The market looks at Apple mostly as a device maker - sure a product was purchased today, but the only way that person will buy another Apple product in future is if that product is so much better than the competition in wiz-bang features and looks different. While there is some dialog by analysts around the ecosystem, the market doesn't really believe that Apple has "a moat" - like MS had with Windows and the enterprise, Google with search/services, Amazon in e-commerce, and Facebook with social. Even today, it is clear the market doesn't really factor in:
- Tremendously high customer satisfaction
- The growth in the installed base of all products (people are holding onto products longer, not abandoning them for other devices, for the most part)
- Expanding ecosystem (of ancillary hardware products, software, services, content)
- Growing services business that builds off of the increasing installed base
Apple's business is creating customer's of Apple products, the vast majority of which stay with Apple. The iPhone is the leading product in creating these new customers today, but the other product lines contribute as well. The fact that most in the market do not try to track the installed base and its value shows they are relatively poor at gauging future company performance.
But now we're in a period where two things have changed, both, at the moment, only perceptions. First, the political climate suggests that Apple might be able to repatriate its vast hoard of overseas cash, and that means that cash could be either put to productive use to expand the business in some manner, or it could be shed from the balance sheet through dividends and buybacks. Either way, removing the cash from the balance sheet increases the percentage of each newly invested dollar that goes to buy a piece of the productive operating business rather than dead cash, and so investors, anticipating this, are more attracted to Apple as an investment. Second, Tim Cook has reinforced the above perception by recently acknowledging that Apple is open to acquisitions of any size. Both of these factors, along with the iPhone X speculation and the company's recent firing-on-all-cylinders performance, has the stock moving unhindered toward fair value. Until something among these factors changes, I won't be joining Sog35 or anyone else in selling shares.

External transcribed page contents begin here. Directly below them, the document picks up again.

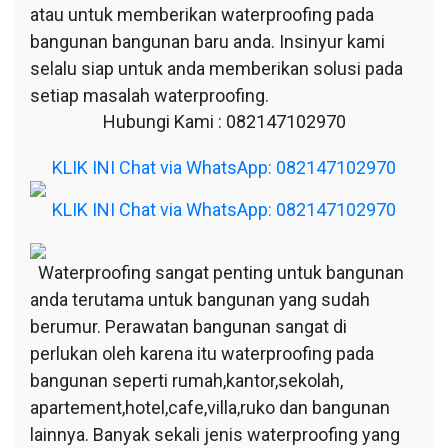
atau untuk memberikan waterproofing pada
bangunan bangunan baru anda. Insinyur kami
selalu siap untuk anda memberikan solusi pada
setiap masalah waterproofing.
Hubungi Kami : 082147102970
KLIK INI Chat via WhatsApp: 082147102970
KLIK INI Chat via WhatsApp: 082147102970
Waterproofing sangat penting untuk bangunan
anda terutama untuk bangunan yang sudah
berumur. Perawatan bangunan sangat di
perlukan oleh karena itu waterproofing pada
bangunan seperti rumah,kantor,sekolah,
apartement,hotel,cafe,villa,ruko dan bangunan
lainnya. Banyak sekali jenis waterproofing yang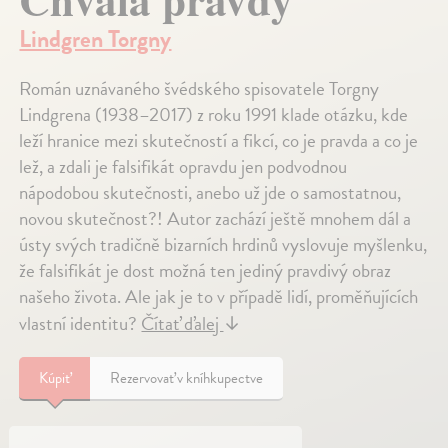
Lindgren Torgny
Román uznávaného švédského spisovatele Torgny
Lindgrena (1938–2017) z roku 1991 klade otázku, kde
leží hranice mezi skutečností a fikcí, co je pravda a co je
lež, a zdali je falsifikát opravdu jen podvodnou
nápodobou skutečnosti, anebo už jde o samostatnou,
novou skutečnost?! Autor zachází ještě mnohem dál a
ústy svých tradičně bizarních hrdinů vyslovuje myšlenku,
že falsifikát je dost možná ten jediný pravdivý obraz
našeho života. Ale jak je to v případě lidí, proměňujících
vlastní identitu?
Čítať ďalej
↓
Kúpiť
Rezervovať v kníhkupectve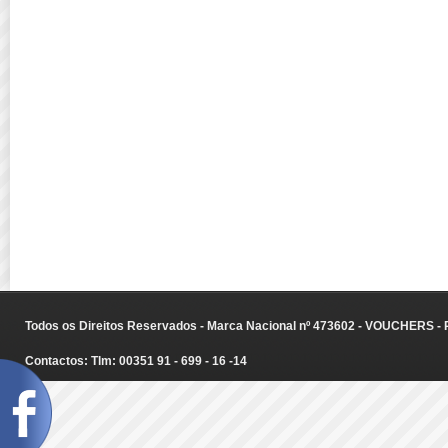
Todos os Direitos Reservados - Marca Nacional nº 473602 - VOUCHERS - Ru
Contactos: Tlm: 00351 91 - 699 - 16 -14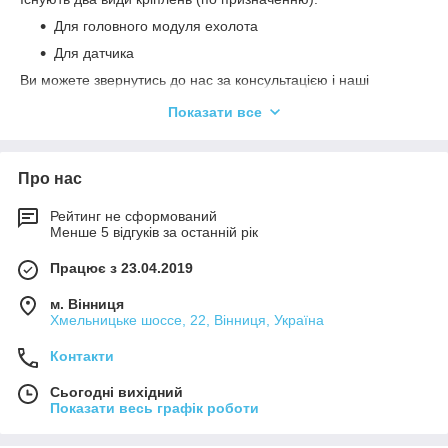
Для головного модуля ехолота
Для датчика
Ви можете звернутись до нас за консультацією і наші
компетентні співробітники - допоможуть Вам вибрати
Показати все
відповідний тип кріплення, який підійде для Ваших потреб.
Про нас
Рейтинг не сформований
Менше 5 відгуків за останній рік
Працює з 23.04.2019
м. Вінниця
Хмельницьке шоссе, 22, Вінниця, Україна
Контакти
Сьогодні вихідний
Показати весь графік роботи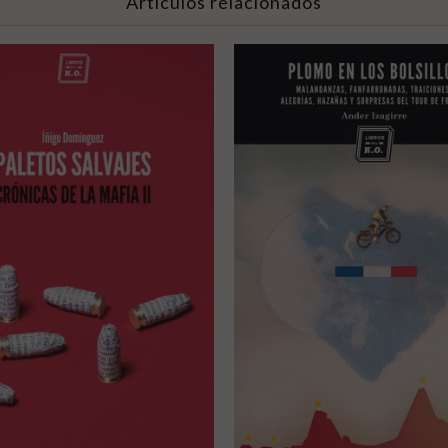
Artículos relacionados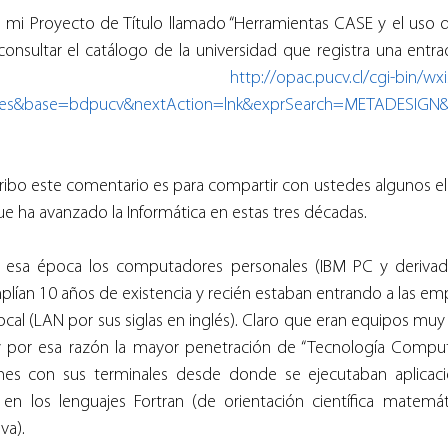
é mi Proyecto de Título llamado “Herramientas CASE y el uso d
sultar el catálogo de la universidad que registra una entrad
L: 
http://opac.pucv.cl/cgi-bin/wxi
ang=es&base=bdpucv&nextAction=lnk&exprSearch=METADESIGN
cribo este comentario es para compartir con ustedes algunos 
e ha avanzado la Informática en estas tres décadas.
 esa época los computadores personales (IBM PC y derivado
lían 10 años de existencia y recién estaban entrando a las em
cal (LAN por sus siglas en inglés). Claro que eran equipos muy
y por esa razón la mayor penetración de “Tecnología Computac
s con sus terminales desde donde se ejecutaban aplicacio
 en los lenguajes Fortran (de orientación científica matemát
va).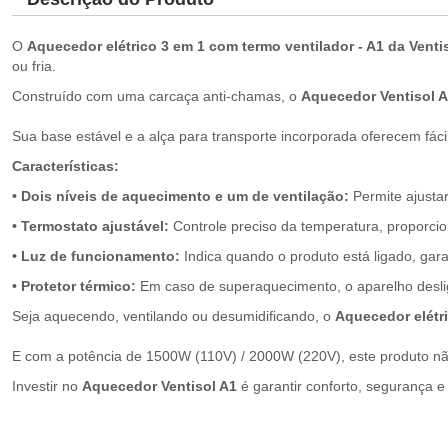
O
Aquecedor elétrico 3 em 1 com termo ventilador - A1 da Venti
ou fria.
Construído com uma carcaça anti-chamas, o
Aquecedor Ventisol 
Sua base estável e a alça para transporte incorporada oferecem fác
Características:
• Dois níveis de aquecimento e um de ventilação:
Permite ajustar
• Termostato ajustável:
Controle preciso da temperatura, proporci
• Luz de funcionamento:
Indica quando o produto está ligado, gar
• Protetor térmico:
Em caso de superaquecimento, o aparelho desli
Seja aquecendo, ventilando ou desumidificando, o
Aquecedor elétri
E com a potência de 1500W (110V) / 2000W (220V), este produto não
Investir no
Aquecedor Ventisol A1
é garantir conforto, segurança e 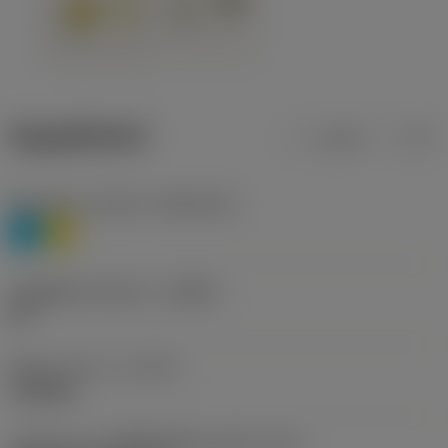
ข้อมูลผลิตภัณฑ์
เมตริก
นิ้ว
Workpiece material
(TMC1ISO)
P
M
รหัสผู้ผลิตร่องหักเศษ
(CBMD)
HR
ชนิดการทำงาน
(CTPT)
roughing
รหัสรูปแบบการติดตั้งเม็ดมีด (เมตริก)
(IFS)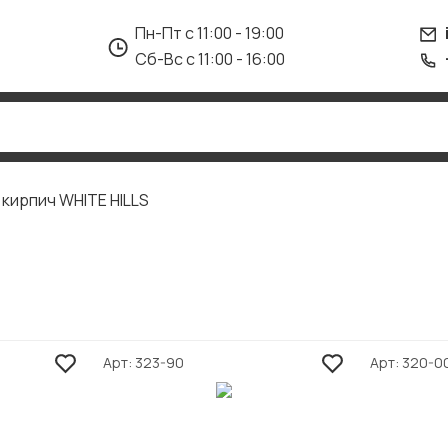
Пн-Пт с 11:00 - 19:00
Сб-Вс с 11:00 - 16:00
 кирпич WHITE HILLS
Арт
323-90
Арт
320-0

And watch out above if a favorable tax repatriation plan comes to fruition. The stock will react immediately and sharply.
https://www.fool.com/investing/general/2014/06/01/why-warren-buffett-loves-when-his-stocks-plummet.aspx
*** http://money.cnn.com/1999/08/09/markets/daytrade/
Hmm. Are you the same Sog35 who got Tim Cook's contribution so very wrong? Kidding. I'm kidding. Don't send me emails.

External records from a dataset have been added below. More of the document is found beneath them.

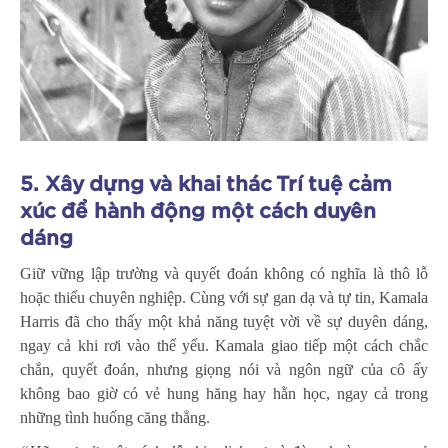
5. Xây dựng và khai thác Trí tuệ cảm
xúc để hành động một cách duyên
dáng
Giữ vững lập trường và quyết đoán không có nghĩa là thô lỗ
hoặc thiếu chuyên nghiệp. Cùng với sự gan dạ và tự tin, Kamala
Harris đã cho thấy một khả năng tuyệt vời về sự duyên dáng,
ngay cả khi rơi vào thế yếu. Kamala giao tiếp một cách chắc
chắn, quyết đoán, nhưng giọng nói và ngôn ngữ của cô ấy
không bao giờ có vẻ hung hăng hay hằn học, ngay cả trong
những tình huống căng thẳng.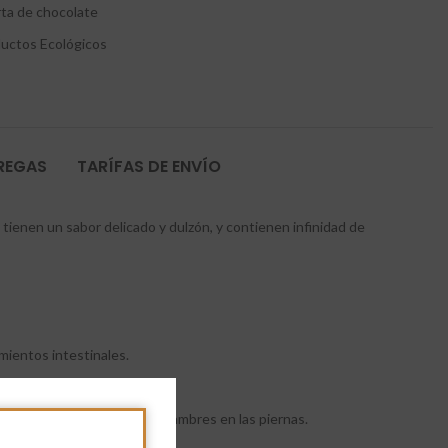
rta de chocolate
uctos Ecológicos
TREGAS
TARÍFAS DE ENVÍO
tienen un sabor delicado y dulzón, y contienen infinidad de
imientos intestinales.
ueleto y también evita los calambres en las piernas.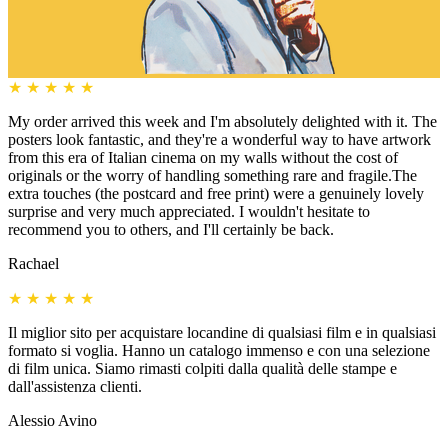
★
★
★
★
★
My order arrived this week and I'm absolutely delighted with it. The
posters look fantastic, and they're a wonderful way to have artwork
from this era of Italian cinema on my walls without the cost of
originals or the worry of handling something rare and fragile.The
extra touches (the postcard and free print) were a genuinely lovely
surprise and very much appreciated. I wouldn't hesitate to
recommend you to others, and I'll certainly be back.
Rachael
★
★
★
★
★
Il miglior sito per acquistare locandine di qualsiasi film e in qualsiasi
formato si voglia. Hanno un catalogo immenso e con una selezione
di film unica. Siamo rimasti colpiti dalla qualità delle stampe e
dall'assistenza clienti.
Alessio Avino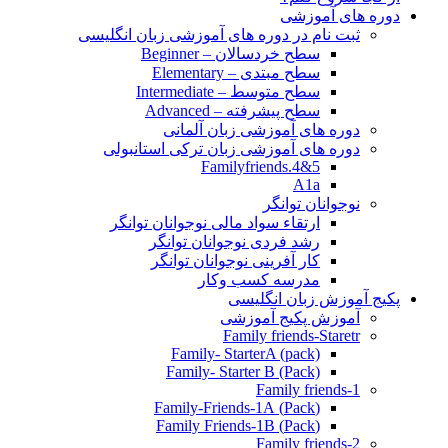
دوره های آموزشی
ثبت نام در دوره های آموزشی زبان انگلیسی
سطح خردسالان – Beginner
سطح مبتدی – Elementary
سطح متوسط – Intermediate
سطح پیشرفته – Advanced
دوره های آموزشی زبان آلمانی
دوره های آموزشی زبان ترکی استانبولی
Familyfriends.4&5
A1a
نوجوانان توانگر
ارتقاء سواد مالی نوجوانان توانگر
رشد فردی نوجوانان توانگر
کار آفرینی نوجوانان توانگر
مدرسه کسب وکار
پکیج آموزش زبان انگلیسی
آموزش پکیج آموزشی
Family friends-Staretr
Family- StarterA (pack)
Family- Starter B (Pack)
Family friends-1
(Pack) Family-Friends-1A
(Pack) Family Friends-1B
Family friends-2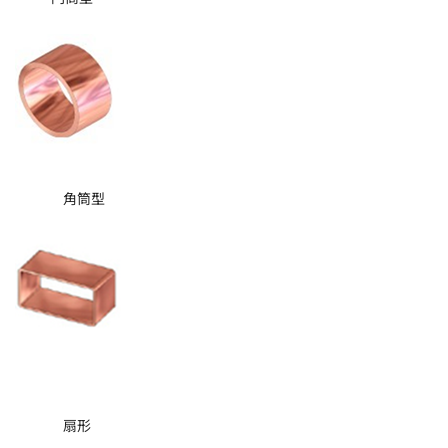
角筒型
扇形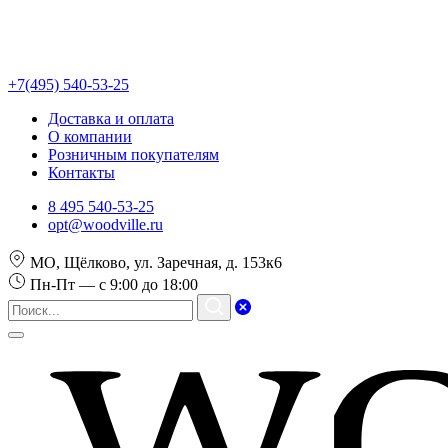
+7(495) 540-53-25
Доставка и оплата
О компании
Розничным покупателям
Контакты
8 495 540-53-25
opt@woodville.ru
МО, Щёлково, ул. Заречная, д. 153к6
Пн-Пт — с 9:00 до 18:00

The only thing you can reliably predict about the future is that most people who try to predict the future will be shown to be wrong.

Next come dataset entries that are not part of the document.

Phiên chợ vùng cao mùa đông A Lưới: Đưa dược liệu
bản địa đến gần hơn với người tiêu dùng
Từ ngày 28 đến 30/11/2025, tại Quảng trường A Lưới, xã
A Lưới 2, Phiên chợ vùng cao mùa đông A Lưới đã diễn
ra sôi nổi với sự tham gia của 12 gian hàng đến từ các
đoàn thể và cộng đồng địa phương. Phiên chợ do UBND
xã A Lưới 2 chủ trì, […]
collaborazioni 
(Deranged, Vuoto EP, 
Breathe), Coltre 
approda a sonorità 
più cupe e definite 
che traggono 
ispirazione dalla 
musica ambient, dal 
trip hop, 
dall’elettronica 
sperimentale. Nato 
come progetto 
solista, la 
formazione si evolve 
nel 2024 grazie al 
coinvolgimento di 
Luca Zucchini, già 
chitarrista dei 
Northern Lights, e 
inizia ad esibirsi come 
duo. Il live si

Regarding Enron, that would never make it to a significant portion of my portfolio for the same reason Chevron wouldn't. Buy what you know. I don't know the energy sector well enough to qualify any component as an investment. And yet I've owned energy stocks, dry bulk shipping stocks, bank stocks, etc. None of those industries I know well enough to put a significant portion of my investable capital into. And so I diversify across multiple stocks and industries with some of my money. If I don't know it cold, it goes in the diversify bucket.
But I worked for 26 years in the software and computer hardware business. I'm a patented inventor, I've co-founded companies. And so I know enough to grok Apple pretty deeply. And I've made about, rough estimate, $900k on Apple since making my first trade in its options back in July 2011. Only a bit later did I start owning shares. I use options, to some extent, to profit from the swings, while holding the shares, for the most part, through the dips. That helps on my taxes, but it's not the main reason I hold. I hold because Apple meets my definition of an investment. I have a very Buffett-like disposition when it comes to my core holdings.